I don’t think a teratoma can only have one cell. They are defined as tumors possessing all three germ layers (endoderm, mesoderm, and ectoderm).
But presumably if you could locate a pre-teratomic cell that hadn’t yet differentiated into three tissue layers… probably impossible in practice, I know.
It would seem to me that, in at least some cancers, the cell’s “program counter” get corrupted, leading to the wrong code getting executed.
I wonder if any of the piebald rats produced viable oocytes or sperm descended from the implanted teratoma cell. That’d be interesting.

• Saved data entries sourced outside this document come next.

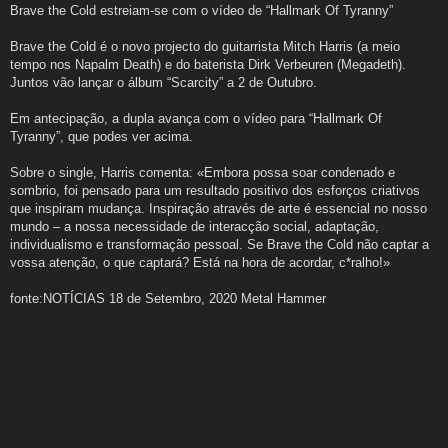
e
Brave the Cold estreiam-se com o vídeo de “Hallmark Of Tyranny”
n
s
a
Brave the Cold é o novo projecto do guitarrista Mitch Harris (a meio
g
tempo nos Napalm Death) e do baterista Dirk Verbeuren (Megadeth).
e
m
Juntos vão lançar o álbum “Scarcity” a 2 de Outubro.
Em antecipação, a dupla avança com o vídeo para “Hallmark Of
Tyranny”, que podes ver acima.
Sobre o single, Harris comenta: «Embora possa soar condenado e
sombrio, foi pensado para um resultado positivo dos esforços criativos
que inspiram mudança. Inspiração através de arte é essencial no nosso
mundo – a nossa necessidade de interacção social, adaptação,
individualismo e transformação pessoal. Se Brave the Cold não captar a
vossa atenção, o que captará? Está na hora de acordar, c*ralho!»
fonte:NOTÍCIAS 18 de Setembro, 2020 Metal Hammer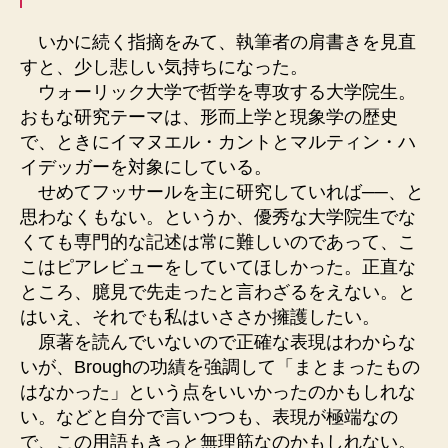
いかに続く指摘をみて、執筆者の肩書きを見直
すと、少し悲しい気持ちになった。
ウォーリック大学で哲学を専攻する大学院生。
おもな研究テーマは、形而上学と現象学の歴史
で、ときにイマヌエル・カントとマルティン・ハ
イデッガーを対象にしている。
せめてフッサールを主に研究していれば──、と
思わなくもない。というか、優秀な大学院生でな
くても専門的な記述は常に難しいのであって、こ
こはピアレビューをしていてほしかった。正直な
ところ、臆見で先走ったと言わざるをえない。と
はいえ、それでも私はいささか擁護したい。
原著を読んでいないので正確な表現はわからな
いが、Broughの功績を強調して「まとまったもの
はなかった」という点をいいかったのかもしれな
い。などと自分で言いつつも、表現が極端なの
で、この用語もきっと無理筋なのかもしれない。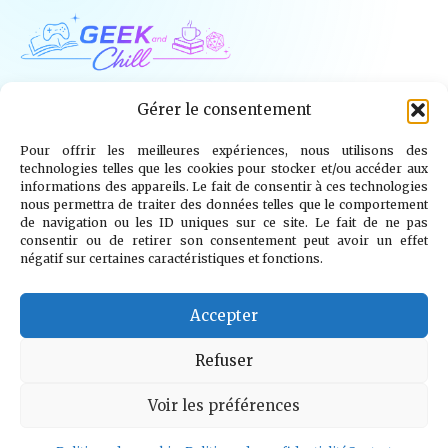
Geek and Chill
Gérer le consentement
Pour offrir les meilleures expériences, nous utilisons des
Jeux Vidéo
Tech
Tabletop
Livres
technologies telles que les cookies pour stocker et/ou accéder aux
informations des appareils. Le fait de consentir à ces technologies
Mangas / BD
TV
Goodies
Kids
nous permettra de traiter des données telles que le comportement
de navigation ou les ID uniques sur ce site. Le fait de ne pas
consentir ou de retirer son consentement peut avoir un effet
Wargames
négatif sur certaines caractéristiques et fonctions.
© 2026 Geek and Chill
info@geekandchill.com
Accepter
Refuser
Voir les préférences
Mentions légales
Confidentialité
Cookies
Contact
À propos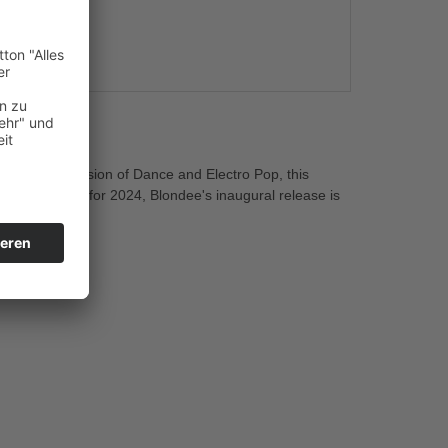
s
d to Me.' A fusion of Dance and Electro Pop, this
etting the tone for 2024, Blondee's inaugural release is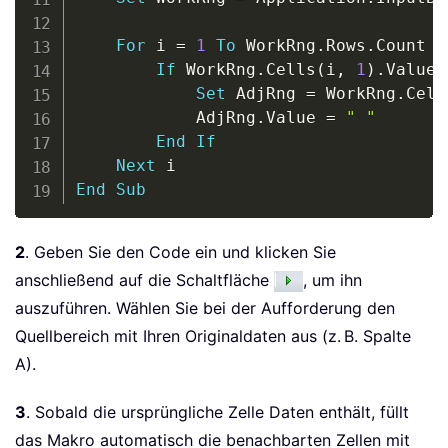
For
 i 
=
1
To
 WorkRng
.
Rows
.
Count

If
 WorkRng
.
Cells
(
i
,
1
)
.
Value 
Set
 AdjRng 
=
 WorkRng
.
Cell
            AdjRng
.
Value 
=
" "
End
If
Next
End
Sub
2
. Geben Sie den Code ein und klicken Sie
anschließend auf die Schaltfläche
, um ihn
auszuführen. Wählen Sie bei der Aufforderung den
Quellbereich mit Ihren Originaldaten aus (z. B. Spalte
A).
3
. Sobald die ursprüngliche Zelle Daten enthält, füllt
das Makro automatisch die benachbarten Zellen mit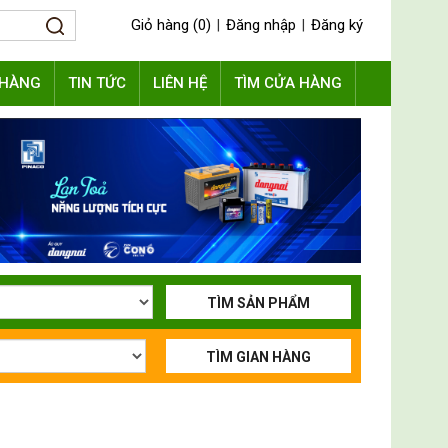
Giỏ hàng (0)
Đăng nhập
Đăng ký
|
|
 HÀNG
TIN TỨC
LIÊN HỆ
TÌM CỬA HÀNG
TÌM SẢN PHẨM
TÌM GIAN HÀNG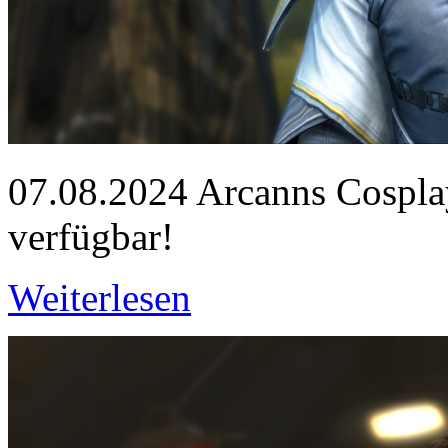
07.08.2024
Arcanns Cosplay-
verfügbar!
Weiterlesen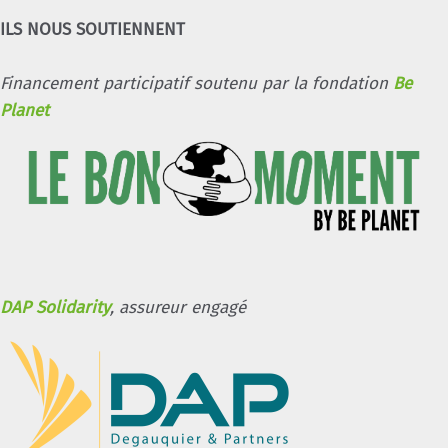
ILS NOUS SOUTIENNENT
Financement participatif soutenu par la fondation
Be
Planet
DAP Solidarity
, assureur engagé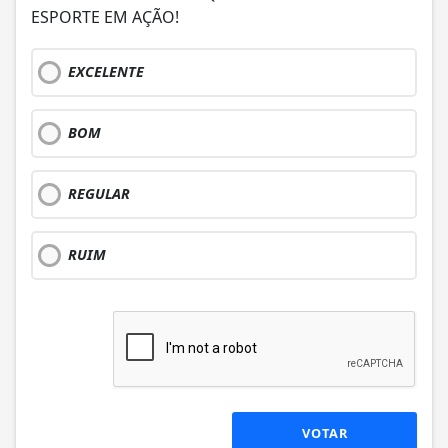
ESPORTE EM AÇÃO!
EXCELENTE
BOM
REGULAR
RUIM
VOTAR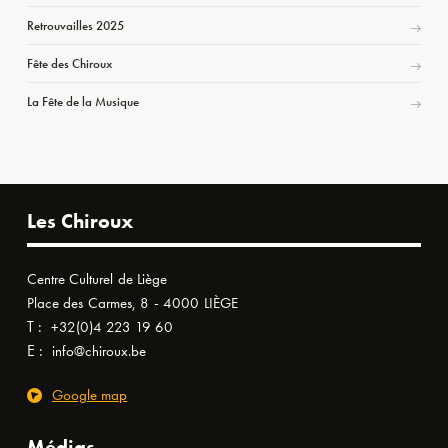
Retrouvailles 2025
Fête des Chiroux
La Fête de la Musique
Les Chiroux
Centre Culturel de Liège
Place des Carmes, 8 - 4000 LIÈGE
T :
+32(0)4 223 19 60
E :
info@chiroux.be
Google map
Médias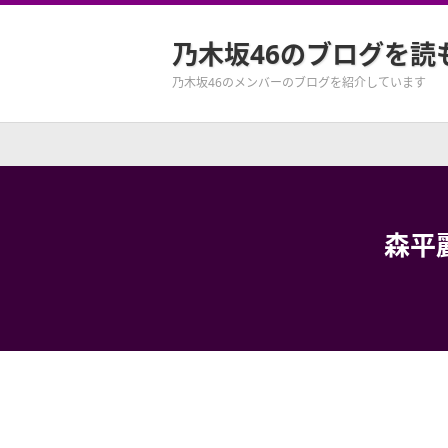
乃木坂46のブログを読
乃木坂46のメンバーのブログを紹介しています
森平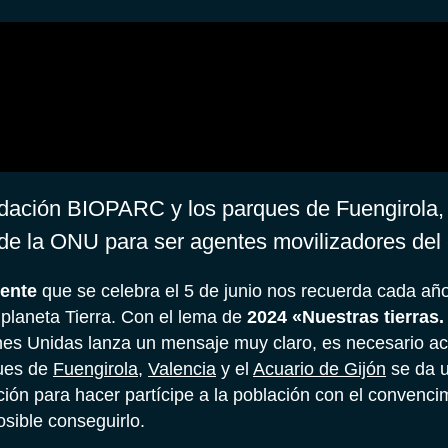
ndación BIOPARC y los parques de Fuengirola,
 de la ONU para ser agentes movilizadores del
ente
que se celebra el 5 de junio nos recuerda cada año
planeta Tierra. Con el lema de
2024 «Nuestras tierras.
es Unidas lanza un mensaje muy claro, es necesario ac
ques de
Fuengirola
,
Valencia
y el
Acuario de Gijón
se da u
ión para hacer partícipe a la población con el convenci
sible conseguirlo.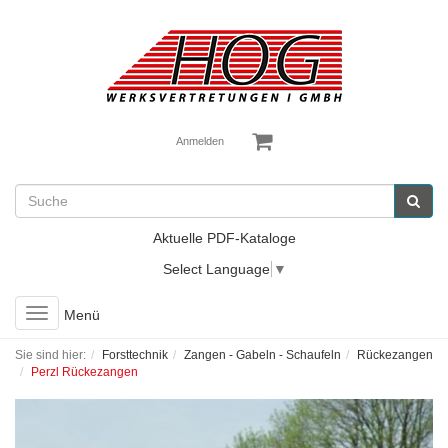
Anmelden
Aktuelle PDF-Kataloge
Select Language
▼
Toggle
Menü
navigation
Sie sind hier:
Forsttechnik
Zangen - Gabeln - Schaufeln
Rückezangen
Perzl Rückezangen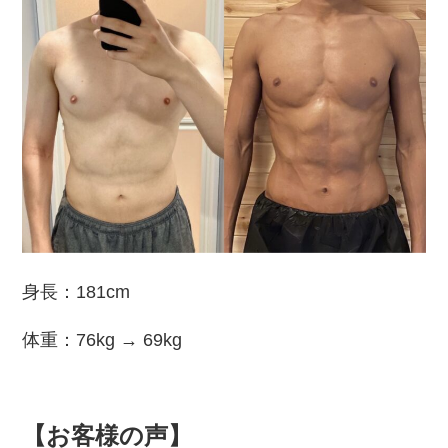
身長：181cm
体重：76kg → 69kg
【お客様の声】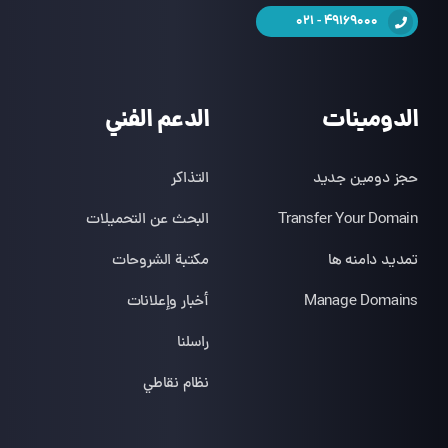
49169000 - 021
الدومينات
الدعم الفني
حجز دومين جديد
التذاكر
Transfer Your Domain
البحث عن التحميلات
تمدید دامنه ها
مكتبة الشروحات
Manage Domains
أخبار وإعلانات
راسلنا
نظام نقاطي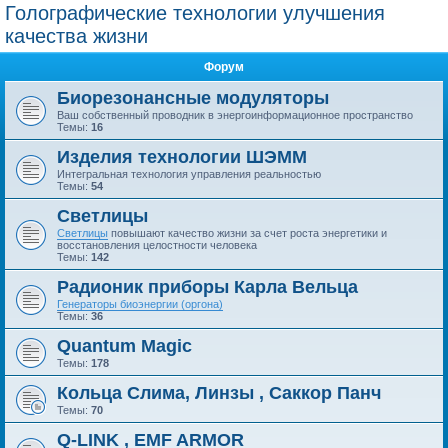
Голографические технологии улучшения
качества жизни
Форум
Биорезонансные модуляторы
Ваш собственный проводник в энергоинформационное пространство
Темы:
16
Изделия технологии ШЭММ
Интегральная технология управления реальностью
Темы:
54
Светлицы
Светлицы
повышают качество жизни за счет роста энергетики и
восстановления целостности человека
Темы:
142
Радионик приборы Карла Вельца
Генераторы биоэнергии (оргона)
Темы:
36
Quantum Magic
Темы:
178
Кольца Слима, Линзы , Саккор Панч
Темы:
70
Q-LINK , EMF ARMOR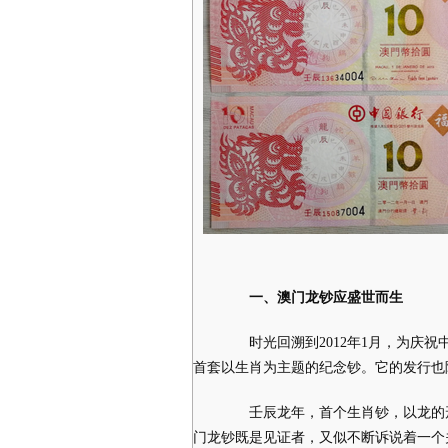
一、澳门龙钞
应盛世而生
时光回溯到2012年1月，为庆祝
首套以生肖为主题的纪念钞。它的发行也
壬辰龙年，首个生肖钞，以龙的形象
门龙钞既是见证者，又似不断诉说着一个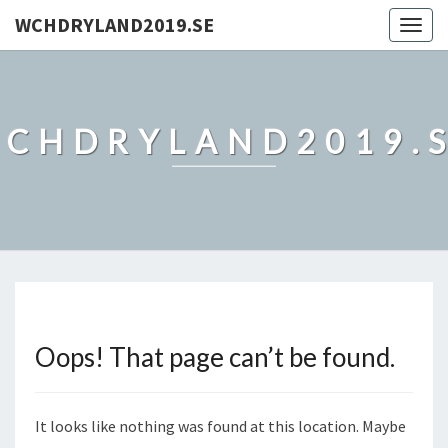
WCHDRYLAND2019.SE
Togg
navig
CHDRYLAND2019.
Oops! That page can’t be found.
It looks like nothing was found at this location. Maybe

According to the source, yes:
“The malignant carcinoma cells, after introduction into normal blastocysts, have given rise to a large variety of normal tissues in three mosaic mice (including one animal still quite incompletely analyzed). The tissues thus far known to have differentiated from the carcinoma implants include melanoblasts, hair follicle dermis, erythrocytes, leucocytes of diverse kinds, liver, thymus, kidneys, and, perhaps most striking of all, sperms. Normal function of these tissues is attested to by production of the 129-strain-specific adult type of hemoglobin, by erythrocytes; immunoglobulins, by plasma cells; MUP, by hepatocytes; glucose-phosphate isomerase, by various tissues; black eumelanin, by melanocytes; elicitation of the phaeomelanin effect, by hair follicle cells; and production of progeny, from eggs fertilized by tumor derived sperms.”
Could you please link to the paper discussing this? I am very interested to learn more. Thanks!
I don’t think this is the original paper I read, but it’s on the same subject and is free.
Were the cells the ‘age’ of the original donor, the rat that had cancer? Like the clone of the sheep that was born middle aged because the donor was middle aged, except that this rat would be weirdly lumpily young and old at the same time.
Or are these sort of cancer cells ‘young’ as well as embryonic?
I have read this a couple times and still have trouble wrapping my mind around the wonderful weirdness. A cancer became a rat. A healthy rat.
Proof of course, that the rat is the devil’s lap-dog but we all knew that. I wonder what kind of grimoire this guy used and if he has succeeded in creating homunculus or golems.
There is definitely a horror tale in there somwhere.
I find that I would really like to meet the very odd guy who wondered this, given that I’ve wondered the same thing myself.
How would teratomas stack up as sources of embryonic (sorta) stem cells? Also, cancers of poorly differentiated cells are the deadliest. Maybe all cancers get an advantage as they become more embryonc, because what cells reproduce faster than those in the embryo?